_TEXTE PRÉSENTÉ_:
--------------------------------

Si l’or et l’argent ne sont pas toute la richesse, que sont-ils donc ? Qu’est-ce que les métaux précieux, et quelle est la nature de leurs fonctions ? Que faut-il entendre par le numéraire, par la monnaie ? On a déjà pris bien de la peine pour répondre à toutes ces questions ; il n’y a guère d’écrivain, en économie politique, qui ne leur ait consacré une bonne partie de ses efforts. Et cependant mon opinion n’est pas qu’on soit encore parvenu à les résoudre d’une manière complètement satisfaisante. Il y a, selon moi, quelque chose à faire pour arriver à des solutions nettes et précises sur ces différentes questions.

Et d’abord on a très souvent raisonné comme si les métaux précieux ne remplissaient qu’une seule et unique fonction. On a presque toujours confondu le numéraire et la monnaie, oubliant que si la société a besoin d’une marchandise intermédiaire pour faciliter l’échange et le commerce, elle réclame tout aussi vivement un terme de comparaison pour mesurer la valeur, et pour se rendre compte de la richesse sociale. Cette première erreur, assez générale parmi les économistes, a dû en entraîner plusieurs autres. On sent qu’après l’arvoir commise, il n’était plus possible de se faire une juste idée de l’importance des métaux précieux, et du double rôle qu’ils sont appelés à jouer en économie politique.

--------------------------------

_DONNÉES FOURNIES_:

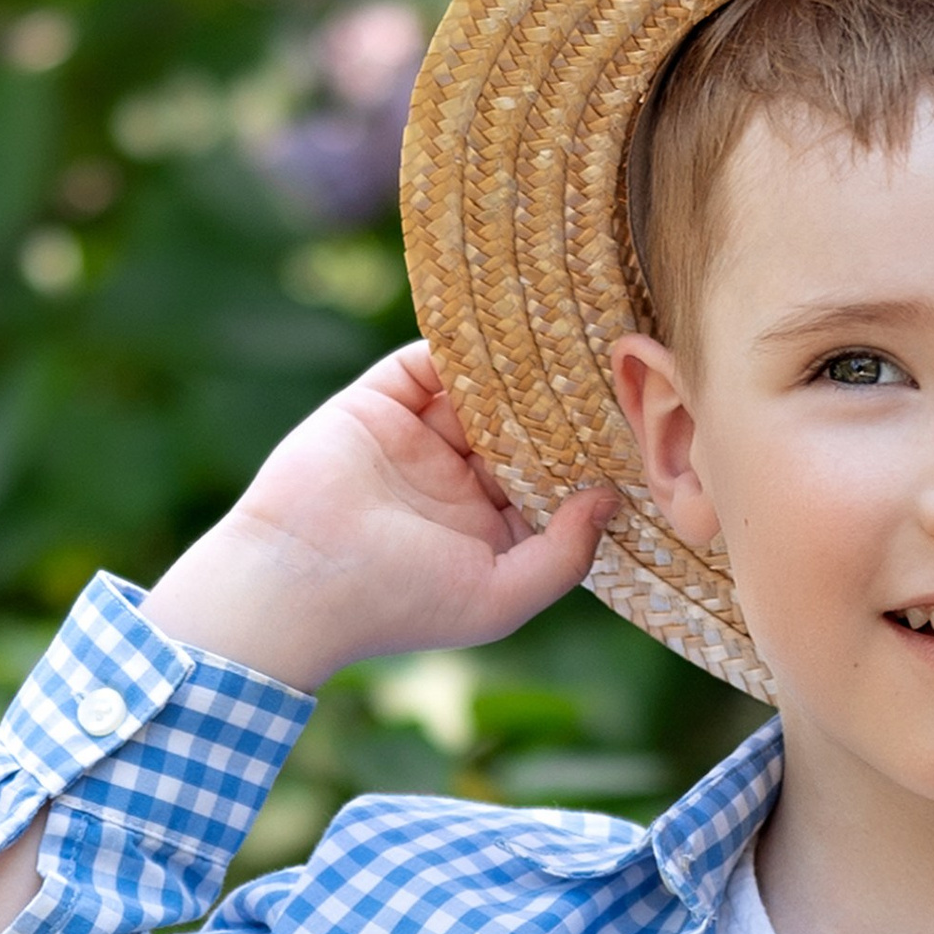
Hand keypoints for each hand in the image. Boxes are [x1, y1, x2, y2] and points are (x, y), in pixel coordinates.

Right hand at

--------------------------------

_TÂCHES ET EXERCICES_:
[1] Citez le texte sur les métaux précieux depuis «Et d’abord on» jusqu'à «en économie politique.» inclus.
[2] Répondez aux questions suivantes d'après le texte sur les métaux précieux :
(a) Selon le texte, quelles sont les deux choses que l'on a presque toujours confondues ?
(b) Outre une marchandise intermédiaire pour faciliter l'échange et le commerce, que réclame la société ?
(c) D'après le texte, est-on déjà parvenu à résoudre ces questions d'une manière complètement satisfaisante ?

_RÉPONSES PROPOSÉES_:
[1]
Et d’abord on a très souvent raisonné comme si les métaux précieux ne remplissaient qu’une seule et unique fonction. On a presque toujours confondu le numéraire et la monnaie, oubliant que si la société a besoin d’une marchandise intermédiaire pour faciliter l’échange et le commerce, elle réclame tout aussi vivement un terme de comparaison pour mesurer la valeur, et pour se rendre compte de la richesse sociale. Cette première erreur, assez générale parmi les économistes, a dû en entraîner plusieurs autres. On sent qu’après l’arvoir commise, il n’était plus possible de se faire une juste idée de l’importance des métaux précieux, et du double rôle qu’ils sont appelés à jouer en économie politique.

[2]
(a) Le numéraire et la monnaie.
(b) Un terme de comparaison pour mesurer la valeur et pour se rendre compte de la richesse sociale.
(c) Non.